By Molly Loughman
As digital media manager at New England Public Media (NEPM), Rachel Scott, MA ’20 is in charge of capturing audiences, getting them engaged, and keeping them loyal to her station. It’s a big job in a competitive media environment, but Scott came prepared.
“Inspiring communities, especially now, is really important with social distancing, and seeing the great work still going on in the community,” said Scott, who puts her Digital Marketing and Data Analytics (DMDA) online master’s degree to work at WGBY-TV/NEPM-TV, a PBS affiliate in Western Massachusetts.

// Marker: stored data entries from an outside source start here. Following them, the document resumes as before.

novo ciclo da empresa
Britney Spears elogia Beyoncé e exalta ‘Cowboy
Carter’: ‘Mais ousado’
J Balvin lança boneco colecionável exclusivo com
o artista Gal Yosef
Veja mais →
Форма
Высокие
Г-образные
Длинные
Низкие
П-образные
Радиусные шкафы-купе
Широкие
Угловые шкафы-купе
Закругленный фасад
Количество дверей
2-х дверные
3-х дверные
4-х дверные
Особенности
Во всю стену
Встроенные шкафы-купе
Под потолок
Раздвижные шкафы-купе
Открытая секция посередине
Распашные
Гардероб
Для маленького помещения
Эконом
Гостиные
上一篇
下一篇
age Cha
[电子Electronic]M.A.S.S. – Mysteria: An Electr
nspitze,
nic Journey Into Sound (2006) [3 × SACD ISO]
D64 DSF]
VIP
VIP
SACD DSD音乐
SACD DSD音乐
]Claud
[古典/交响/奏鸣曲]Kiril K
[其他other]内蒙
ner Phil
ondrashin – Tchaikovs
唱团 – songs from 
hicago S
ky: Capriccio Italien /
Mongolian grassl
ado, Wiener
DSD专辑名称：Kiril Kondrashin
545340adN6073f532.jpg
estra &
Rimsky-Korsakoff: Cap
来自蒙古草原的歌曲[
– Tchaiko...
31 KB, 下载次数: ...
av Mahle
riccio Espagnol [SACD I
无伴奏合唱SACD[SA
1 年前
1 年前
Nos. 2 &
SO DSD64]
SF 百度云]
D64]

“[The DMDA program] gave me a really good base of where digital is at and where it’s going. It’s instilled in us the importance of keeping up with changes and what customers want,” says Scott. “We want to be educating the public as lifelong learners, from cradle to grave, as they say.”

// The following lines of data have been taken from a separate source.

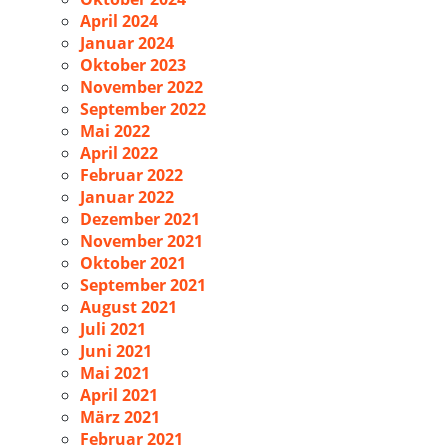
April 2024
Januar 2024
Oktober 2023
November 2022
September 2022
Mai 2022
April 2022
Februar 2022
Januar 2022
Dezember 2021
November 2021
Oktober 2021
September 2021
August 2021
Juli 2021
Juni 2021
Mai 2021
April 2021
März 2021
Februar 2021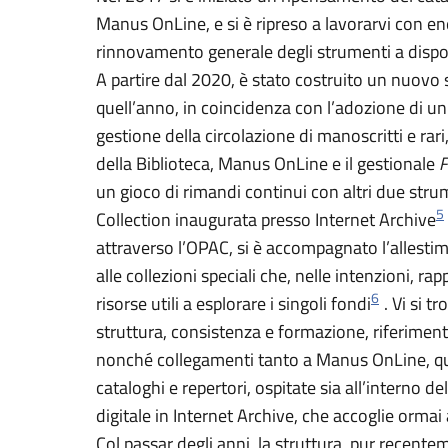
Manus OnLine, e si è ripreso a lavorarvi con en
rinnovamento generale degli strumenti a disposi
A partire dal 2020, è stato costruito un nuovo si
quell’anno, in coincidenza con l’adozione di u
gestione della circolazione di manoscritti e ra
della Biblioteca, Manus OnLine e il gestionale
F
un gioco di rimandi continui con altri due strum
5
Collection inaugurata presso Internet Archive
attraverso l’OPAC, si è accompagnato l’allesti
alle collezioni speciali che, nelle intenzioni, 
6
risorse utili a esplorare i singoli fondi
. Vi si t
struttura, consistenza e formazione, riferimenti 
nonché collegamenti tanto a Manus OnLine, quant
cataloghi e repertori, ospitate sia all’interno de
digitale in Internet Archive, che accoglie ormai 
Col passar degli anni, la struttura, pur recentem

A community-supported nonprofit based out of Springfield, NEPM delivers local and national programs across four TV channels, two radio networks, online and mobile, via PBS and NPR programs, plus locally produced series, podcasts and specials. Scott oversees digital properties for NEPM’s public affairs show, Connecting Point, including social media accounts, YouTube channel, and website, which she uses to disseminate content and engage audiences.
“It’s a constant feedback loop. It’s finding the target audiences and meeting the people there. It’s turning those people from occasional viewers into loyalists, supporters, and advocates for your company. That’s tied into the reciprocal relationship and making sure you’re meeting community needs,” says Scott.

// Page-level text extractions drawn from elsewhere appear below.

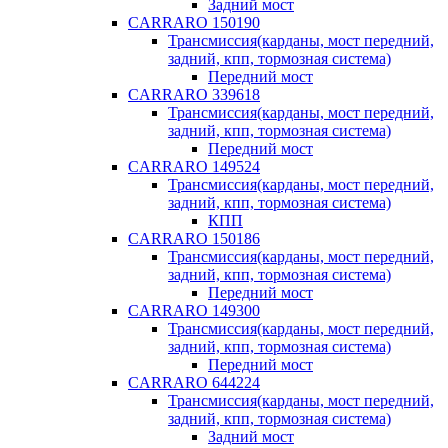
Задний мост
CARRARO 150190
Трансмиссия(карданы, мост передний,
задний, кпп, тормозная система)
Передний мост
CARRARO 339618
Трансмиссия(карданы, мост передний,
задний, кпп, тормозная система)
Передний мост
CARRARO 149524
Трансмиссия(карданы, мост передний,
задний, кпп, тормозная система)
КПП
CARRARO 150186
Трансмиссия(карданы, мост передний,
задний, кпп, тормозная система)
Передний мост
CARRARO 149300
Трансмиссия(карданы, мост передний,
задний, кпп, тормозная система)
Передний мост
CARRARO 644224
Трансмиссия(карданы, мост передний,
задний, кпп, тормозная система)
Задний мост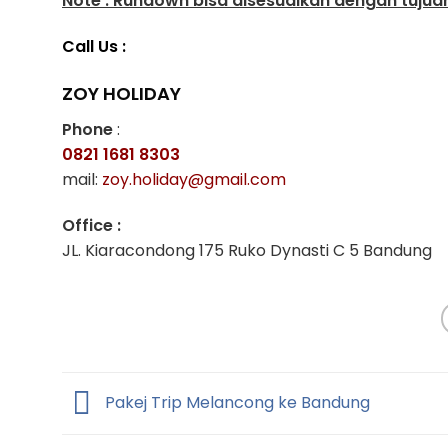
Note : Rundown bisa disesuaikan dengan tuju
Call Us :
ZOY HOLIDAY
Phone
:
0821 1681 8303
mail:
zoy.holiday@gmail.com
Office :
JL. Kiaracondong 175 Ruko Dynasti C 5 Bandung
Pakej Trip Melancong ke Bandung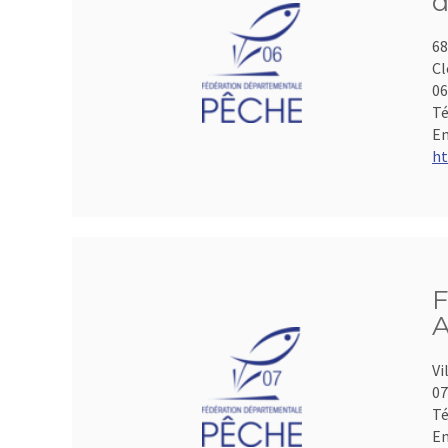
d
68
Cl
06
Té
Em
ht
F
A
Vi
07
Té
Em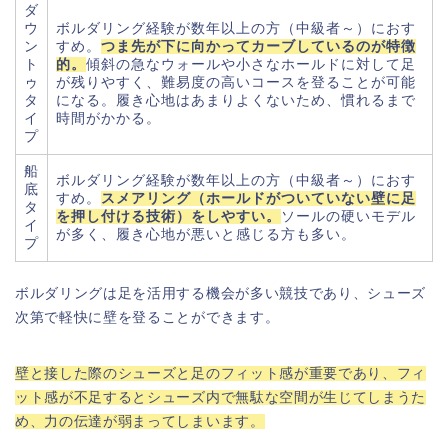
ダ
ウ
ボルダリング経験が数年以上の方（中級者～）におす
ン
すめ。
つま先が下に向かってカーブしているのが特徴
ト
的。
傾斜の急なウォールや小さなホールドに対して足
ゥ
が残りやすく、難易度の高いコースを登ることが可能
タ
になる。履き心地はあまりよくないため、慣れるまで
イ
時間がかかる。
プ
船
ボルダリング経験が数年以上の方（中級者～）におす
底
すめ。
スメアリング（ホールドがついていない壁に足
タ
を押し付ける技術）をしやすい。
ソールの硬いモデル
イ
が多く、履き心地が悪いと感じる方も多い。
プ
ボルダリングは足を活用する機会が多い競技であり、シューズ
次第で軽快に壁を登ることができます。
壁と接した際のシューズと足のフィット感が重要であり、フィ
ット感が不足するとシューズ内で無駄な空間が生じてしまうた
め、力の伝達が弱まってしまいます。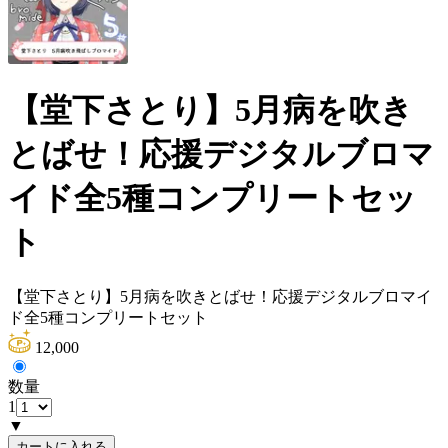
【堂下さとり】5月病を吹き
とばせ！応援デジタルブロマ
イド全5種コンプリートセッ
ト
【堂下さとり】5月病を吹きとばせ！応援デジタルブロマイ
ド全5種コンプリートセット
12,000
数量
1
▼
カートに入れる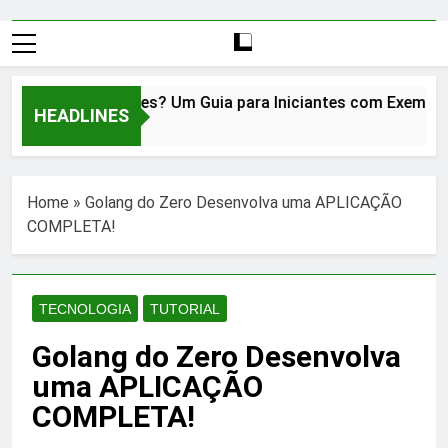
que é Kubernetes? Um Guia para Iniciantes com Exemplos!
HEADLINES
ears Ago
Home
»
Golang do Zero Desenvolva uma APLICAÇÃO
COMPLETA!
TECNOLOGIA
TUTORIAL
Golang do Zero Desenvolva
uma APLICAÇÃO
COMPLETA!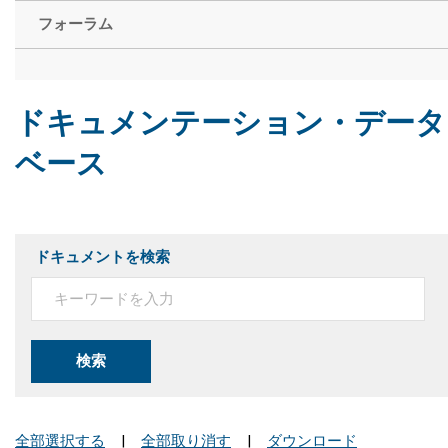
フォーラム
ドキュメンテーション・データ
ベース
ドキュメントを検索
検索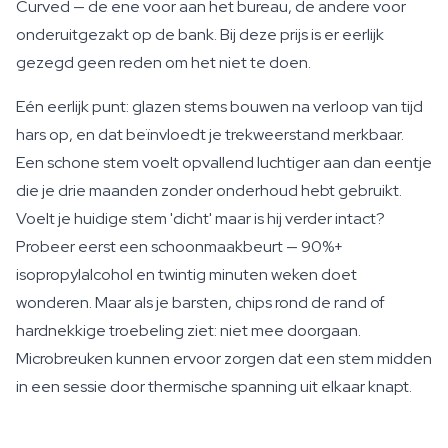
Curved — de ene voor aan het bureau, de andere voor
onderuitgezakt op de bank. Bij deze prijs is er eerlijk
gezegd geen reden om het niet te doen.
Eén eerlijk punt: glazen stems bouwen na verloop van tijd
hars op, en dat beïnvloedt je trekweerstand merkbaar.
Een schone stem voelt opvallend luchtiger aan dan eentje
die je drie maanden zonder onderhoud hebt gebruikt.
Voelt je huidige stem 'dicht' maar is hij verder intact?
Probeer eerst een schoonmaakbeurt — 90%+
isopropylalcohol en twintig minuten weken doet
wonderen. Maar als je barsten, chips rond de rand of
hardnekkige troebeling ziet: niet mee doorgaan.
Microbreuken kunnen ervoor zorgen dat een stem midden
in een sessie door thermische spanning uit elkaar knapt.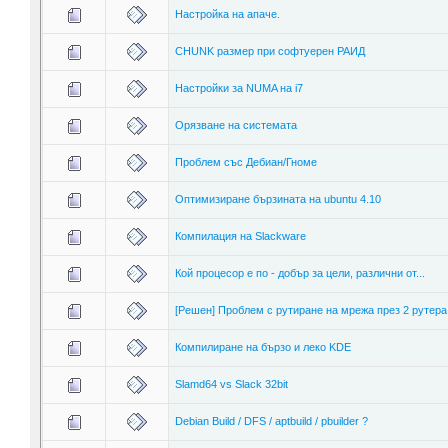
Настройка на апаче.
CHUNK размер при софтуерен РАИД
Настройки за NUMA на i7
Орязване на системата
Проблем със Дебиан/Гноме
Оптимизиране бързината на ubuntu 4.10
Компилация на Slackware
Кой процесор е по - добър за цели, различни от...
[Решен] Проблем с рутиране на мрежа през 2 рутера 
Компилиране на бързо и леко KDE
Slamd64 vs Slack 32bit
Debian Build / DFS / aptbuild / pbuilder ?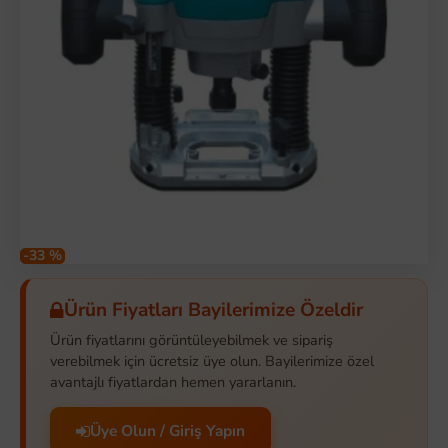
-33 %
Ürün Fiyatları Bayilerimize Özeldir
Ürün fiyatlarını görüntüleyebilmek ve sipariş
verebilmek için ücretsiz üye olun. Bayilerimize özel
avantajlı fiyatlardan hemen yararlanın.
Üye Olun / Giriş Yapın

Scott, who majored in marketing and communications at UMass-Amherst, began working at then-WGBY in 2010. When was promoted to senior online coordinator in 2012, she began looking for graduate programs to hone her digital skills and came upon Emerson’s DMDA program.
“What attracted me to this DMDA program was building on traditional marketing skills that I already have in a way that focuses on current marketing and future technologies,” says Scott.
She recalls her introduction to DMDA from Assistant Professor and Graduate Program Director Sereikhuoch Eng. “In one of Serei’s classes, the opening slide was, ‘In God we trust. All others bring data,’” says Scott.
“[Eng was saying,] even though marketing is a creative field, you can use data and data science to actually put hard proof to show what you’re doing is working — rather than throwing spaghetti at a wall and hoping some of it sticks.”
“Rachel is someone who has pretty high-level critical thinking, so she was pretty mindful of all the various needs associated with different groups of consumers,” says Eng, who researches consumer decision-making, new media behavior, and response to innovations. “And that’s what we teach in this DMDA program, that in the modern marketing world, we want to be quite clear. When we market something, we market it more purposefully and customarily.”
To help boost engagement and outreach to the Latinx community of Western Mass, Scott worked on PBS’s Presencia, an eight-episode, once a year TV program. Today, she works on a weekly public affairs news-style program, Connecting Point.
“We’re really trying to connect communities with resources and inform them in a more robust fashion. The ‘coming together’ of the community is one of the things we try to highlight,” she explains.
Scott also said a fundamental part of her job is trying to get viewers to engage with the station’s content in new ways, such as livestreamed channels.
“That’s what the DMDA program is about: Not just pushing content out there, but hearing the feedback from your target audience, and then producing content that matches that feedback,” Scott says.